With the strategy and direction set by management, the company focuses on building out and strengthening its IP portfolio with an effective and economic efficient process. Stage 7 includes patent preparation, patent filing and prosecution, office action and response, handling of appeals, and abandonment. Patent work includes foreign as well as U.S. filings and prosecution.

Stage 8 – Protecting Company Value℠ (PCV)

The Stage 8 emphasis is on intellectual property that is misappropriated and/or being improperly sold, made or used, thereby a threat to a company’s value. An infringement assessment may be done to ascertain whether another company’s product or invention is infringing on key patent claims. Patent clearance work may also be blended into the work mix.  The findings from an infringement assessment could lead to a decision to pursue IP licensing, sale or litigation of a company’s patents. Depending on the extent of litigation complexity, economic opportunity, risk assessment and legal strategy, representation may be constructed on an hourly or contingency fee basis.
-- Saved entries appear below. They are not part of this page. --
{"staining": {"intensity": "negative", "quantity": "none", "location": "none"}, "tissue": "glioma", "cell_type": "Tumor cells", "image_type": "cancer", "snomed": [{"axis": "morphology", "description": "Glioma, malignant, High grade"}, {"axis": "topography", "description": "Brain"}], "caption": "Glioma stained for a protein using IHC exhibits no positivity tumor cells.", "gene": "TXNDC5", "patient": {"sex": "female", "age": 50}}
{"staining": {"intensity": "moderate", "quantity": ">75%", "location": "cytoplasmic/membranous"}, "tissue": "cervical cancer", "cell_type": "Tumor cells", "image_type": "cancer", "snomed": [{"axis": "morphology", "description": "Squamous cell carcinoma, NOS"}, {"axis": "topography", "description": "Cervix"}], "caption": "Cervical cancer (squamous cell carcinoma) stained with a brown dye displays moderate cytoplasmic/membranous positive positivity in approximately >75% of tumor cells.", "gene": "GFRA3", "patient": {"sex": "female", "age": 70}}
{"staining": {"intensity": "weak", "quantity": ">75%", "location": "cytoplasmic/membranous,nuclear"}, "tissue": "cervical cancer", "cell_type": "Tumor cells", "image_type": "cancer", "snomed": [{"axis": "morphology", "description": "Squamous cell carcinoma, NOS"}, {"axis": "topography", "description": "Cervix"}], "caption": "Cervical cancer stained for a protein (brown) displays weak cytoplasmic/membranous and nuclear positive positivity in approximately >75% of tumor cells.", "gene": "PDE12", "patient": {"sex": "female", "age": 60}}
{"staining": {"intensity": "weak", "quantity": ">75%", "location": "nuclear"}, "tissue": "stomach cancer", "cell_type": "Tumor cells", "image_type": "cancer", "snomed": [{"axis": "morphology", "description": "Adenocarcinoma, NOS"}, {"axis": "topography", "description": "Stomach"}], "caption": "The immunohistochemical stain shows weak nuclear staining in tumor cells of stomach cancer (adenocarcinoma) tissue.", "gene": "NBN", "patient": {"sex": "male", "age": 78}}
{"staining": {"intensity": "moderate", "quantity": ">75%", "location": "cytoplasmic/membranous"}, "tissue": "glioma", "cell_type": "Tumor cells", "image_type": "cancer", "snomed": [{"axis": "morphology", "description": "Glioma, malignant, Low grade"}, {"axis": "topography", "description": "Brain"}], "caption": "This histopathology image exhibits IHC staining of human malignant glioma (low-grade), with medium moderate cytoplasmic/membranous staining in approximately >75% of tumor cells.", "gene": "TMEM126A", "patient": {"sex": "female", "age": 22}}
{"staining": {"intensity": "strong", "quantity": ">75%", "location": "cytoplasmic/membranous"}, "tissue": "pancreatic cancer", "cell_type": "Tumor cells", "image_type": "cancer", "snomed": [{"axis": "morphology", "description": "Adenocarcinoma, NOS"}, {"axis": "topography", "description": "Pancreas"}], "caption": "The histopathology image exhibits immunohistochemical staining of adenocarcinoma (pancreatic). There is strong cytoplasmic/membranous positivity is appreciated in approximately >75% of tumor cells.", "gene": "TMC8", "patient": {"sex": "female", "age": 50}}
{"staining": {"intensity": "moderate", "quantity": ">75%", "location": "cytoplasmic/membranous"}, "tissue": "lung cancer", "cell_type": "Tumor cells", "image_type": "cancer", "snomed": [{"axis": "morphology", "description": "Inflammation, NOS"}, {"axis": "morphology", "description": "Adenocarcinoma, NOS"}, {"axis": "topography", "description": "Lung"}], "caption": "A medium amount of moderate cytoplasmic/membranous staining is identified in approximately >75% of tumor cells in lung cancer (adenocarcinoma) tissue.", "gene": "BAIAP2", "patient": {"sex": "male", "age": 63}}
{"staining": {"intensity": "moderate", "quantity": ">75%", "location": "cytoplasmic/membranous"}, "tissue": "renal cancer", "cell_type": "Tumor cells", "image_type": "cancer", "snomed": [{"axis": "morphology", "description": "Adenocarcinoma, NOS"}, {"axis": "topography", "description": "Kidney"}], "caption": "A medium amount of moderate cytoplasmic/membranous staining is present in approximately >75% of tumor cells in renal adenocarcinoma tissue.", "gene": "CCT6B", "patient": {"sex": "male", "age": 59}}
Stage 9 – Realizing Company Value (RCV)

Stage 9 is the implementation phase. The work done in eight prior stages culminates with a blueprint for monetizing IP portfolio value, including the potential licensing, sale or litigation of intellectual property. Stage 9 services associated with the sale of patents may include identification of strategic buyers, valuation and development of collateral material, candidate presentation, transaction handling, closing and if required on-going administration. Licensing services may include strategy development, royalty determination, economic modeling, marketing material development, candidate identification, program administration, drafting of contracts, negotiation and record keeping and controls. An important element of this stage is setting up a process to administer a licensing program. Administration should include royalty audits for compliancy by licensees with license terms and payments.

Adopting a multi-disciplinary and targeted approach to patent management that integrates business, technical, market, and legal strategies and actions makes it more likely to reap the highest value from your company’s intellectual property.